EXERCISE BRIEF: Reproduce every line of the listing below, replacing "Token Scan" with "Code Scan" and leaving everything else unchanged. Omit the pictures from your answer.

┌──

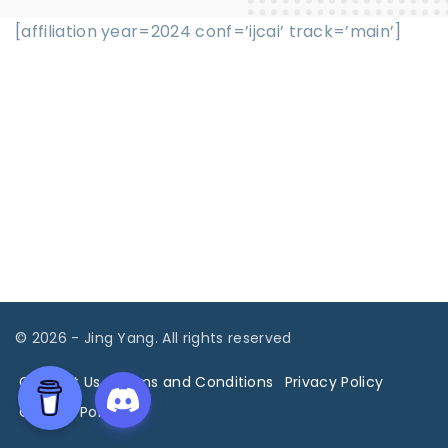
[affiliation year=2024 conf=’ijcai’ track=’main’]
©
2026
- Jing Yang. All rights reserved
Contact Us
Terms and Conditions
Privacy Policy
Cookies Policy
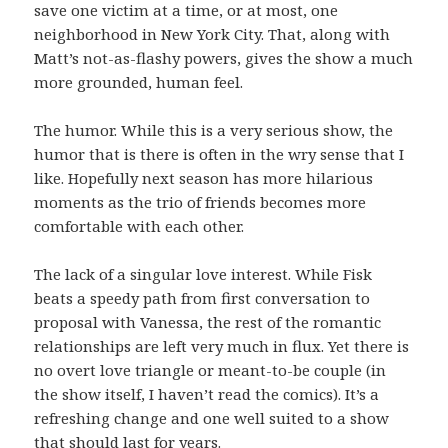
save one victim at a time, or at most, one
neighborhood in New York City. That, along with
Matt’s not-as-flashy powers, gives the show a much
more grounded, human feel.
The humor. While this is a very serious show, the
humor that is there is often in the wry sense that I
like. Hopefully next season has more hilarious
moments as the trio of friends becomes more
comfortable with each other.
The lack of a singular love interest. While Fisk
beats a speedy path from first conversation to
proposal with Vanessa, the rest of the romantic
relationships are left very much in flux. Yet there is
no overt love triangle or meant-to-be couple (in
the show itself, I haven’t read the comics). It’s a
refreshing change and one well suited to a show
that should last for years.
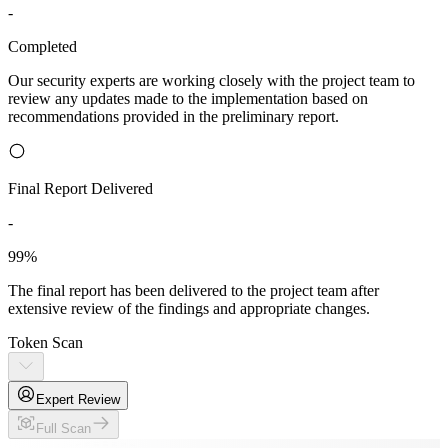
-
Completed
Our security experts are working closely with the project team to
review any updates made to the implementation based on
recommendations provided in the preliminary report.
Final Report Delivered
-
99%
The final report has been delivered to the project team after
extensive review of the findings and appropriate changes.
Token Scan
Expert Review
Full Scan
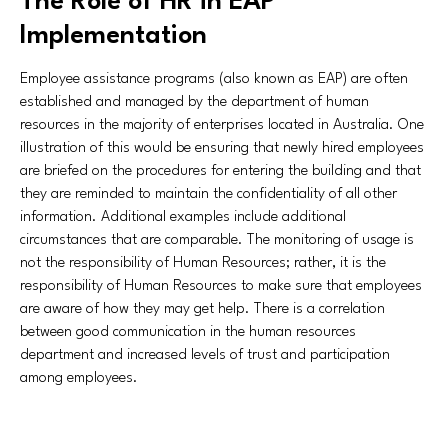
The Role of HR in EAP
Implementation
Employee assistance programs (also known as EAP) are often
established and managed by the department of human
resources in the majority of enterprises located in Australia. One
illustration of this would be ensuring that newly hired employees
are briefed on the procedures for entering the building and that
they are reminded to maintain the confidentiality of all other
information. Additional examples include additional
circumstances that are comparable. The monitoring of usage is
not the responsibility of Human Resources; rather, it is the
responsibility of Human Resources to make sure that employees
are aware of how they may get help. There is a correlation
between good communication in the human resources
department and increased levels of trust and participation
among employees.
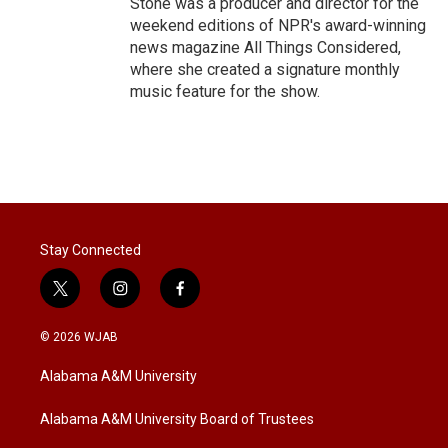
Stone was a producer and director for the
weekend editions of NPR's award-winning
news magazine All Things Considered,
where she created a signature monthly
music feature for the show.
Stay Connected
t
i
f
w
n
a
i
s
c
© 2026 WJAB
t
t
e
t
a
b
Alabama A&M University
e
g
o
r
r
o
a
k
Alabama A&M University Board of Trustees
m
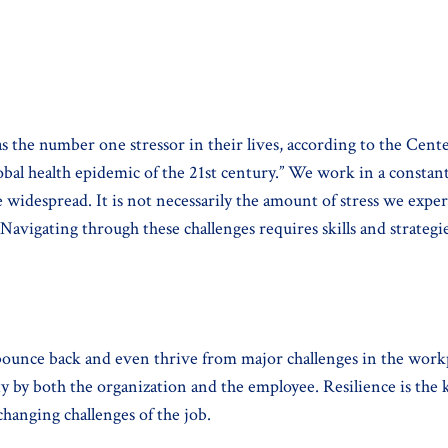
s as the number one stressor in their lives, according to the C
obal health epidemic of the 21st century.” We work in a constan
e widespread. It is not necessarily the amount of stress we exp
 Navigating through these challenges requires skills and strateg
 bounce back and even thrive from major challenges in the work
ty by both the organization and the employee. Resilience is the k
changing challenges of the job.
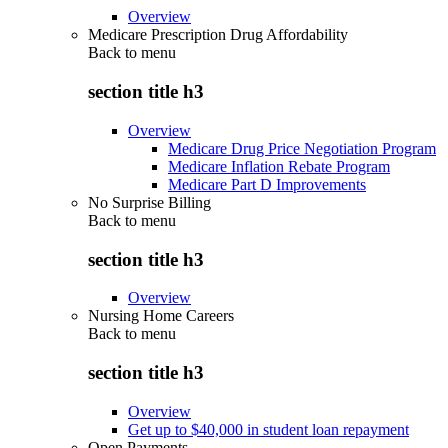
Overview
Medicare Prescription Drug Affordability
Back to
menu
section title h3
Overview
Medicare Drug Price Negotiation Program
Medicare Inflation Rebate Program
Medicare Part D Improvements
No Surprise Billing
Back to
menu
section title h3
Overview
Nursing Home Careers
Back to
menu
section title h3
Overview
Get up to $40,000 in student loan repayment
Open Payments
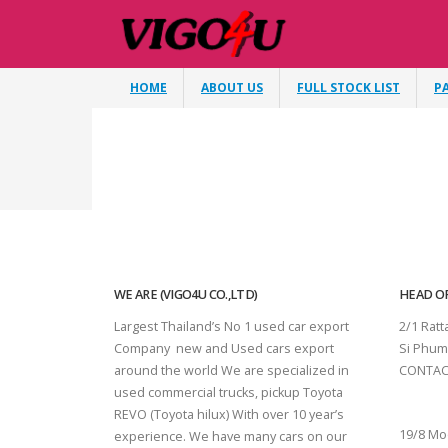
HOME
ABOUT US
FULL STOCK LIST
P
WE ARE (VIGO4U CO.,LTD)
HEAD OF
Largest Thailand’s No 1 used car export
2/1 Rat
Company new and Used cars export
Si Phum
around the world We are specialized in
CONTAC
used commercial trucks, pickup Toyota
SURAT 
REVO (Toyota hilux) With over 10 year’s
19/8 Mo
experience. We have many cars on our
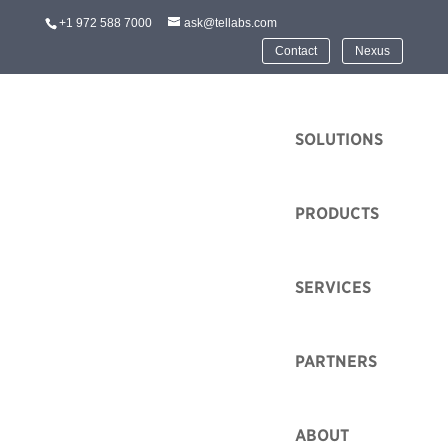
+1 972 588 7000
ask@tellabs.com
Contact
Nexus
HOME
SOLUTIONS
PRODUCTS
SERVICES
PARTNERS
ABOUT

└──

EXPECTED OUTPUT:
[affiliation year=2024 conf=’ijcai’ track=’main’]
©
2026
- Jing Yang. All rights reserved
Contact Us
Terms and Conditions
Privacy Policy
Cookies Policy
save one victim at a time, or at most, one
neighborhood in New York City. That, along with
Matt’s not-as-flashy powers, gives the show a much
more grounded, human feel.
The humor. While this is a very serious show, the
humor that is there is often in the wry sense that I
like. Hopefully next season has more hilarious
moments as the trio of friends becomes more
comfortable with each other.
The lack of a singular love interest. While Fisk
beats a speedy path from first conversation to
proposal with Vanessa, the rest of the romantic
relationships are left very much in flux. Yet there is
no overt love triangle or meant-to-be couple (in
the show itself, I haven’t read the comics). It’s a
refreshing change and one well suited to a show
that should last for years.
-
Completed
Our security experts are working closely with the project team to
review any updates made to the implementation based on
recommendations provided in the preliminary report.
Final Report Delivered
-
99%
The final report has been delivered to the project team after
extensive review of the findings and appropriate changes.
Code Scan
Expert Review
Full Scan
The Role of HR in EAP
Implementation
Employee assistance programs (also known as EAP) are often
established and managed by the department of human
resources in the majority of enterprises located in Australia. One
illustration of this would be ensuring that newly hired employees
are briefed on the procedures for entering the building and that
they are reminded to maintain the confidentiality of all other
information. Additional examples include additional
circumstances that are comparable. The monitoring of usage is
not the responsibility of Human Resources; rather, it is the
responsibility of Human Resources to make sure that employees
are aware of how they may get help. There is a correlation
between good communication in the human resources
department and increased levels of trust and participation
among employees.
Stone was a producer and director for the
weekend editions of NPR's award-winning
news magazine All Things Considered,
where she created a signature monthly
music feature for the show.
Stay Connected
t
i
f
w
n
a
i
s
c
© 2026 WJAB
t
t
e
t
a
b
Alabama A&M University
e
g
o
r
r
o
a
k
Alabama A&M University Board of Trustees
m
s as the number one stressor in their lives, according to the C
obal health epidemic of the 21st century.” We work in a constan
e widespread. It is not necessarily the amount of stress we exp
 Navigating through these challenges requires skills and strateg
 bounce back and even thrive from major challenges in the work
ty by both the organization and the employee. Resilience is the k
changing challenges of the job.
Overview
Medicare Prescription Drug Affordability
Back to
menu
section title h3
Overview
Medicare Drug Price Negotiation Program
Medicare Inflation Rebate Program
Medicare Part D Improvements
No Surprise Billing
Back to
menu
section title h3
Overview
Nursing Home Careers
Back to
menu
section title h3
Overview
Get up to $40,000 in student loan repayment
Open Payments
HOME
ABOUT US
FULL STOCK LIST
P
WE ARE (VIGO4U CO.,LTD)
HEAD OF
Largest Thailand’s No 1 used car export
2/1 Rat
Company new and Used cars export
Si Phum
around the world We are specialized in
CONTAC
used commercial trucks, pickup Toyota
SURAT 
REVO (Toyota hilux) With over 10 year’s
19/8 Mo
experience. We have many cars on our
+1 972 588 7000
ask@tellabs.com
Contact
Nexus
HOME
SOLUTIONS
PRODUCTS
SERVICES
PARTNERS
ABOUT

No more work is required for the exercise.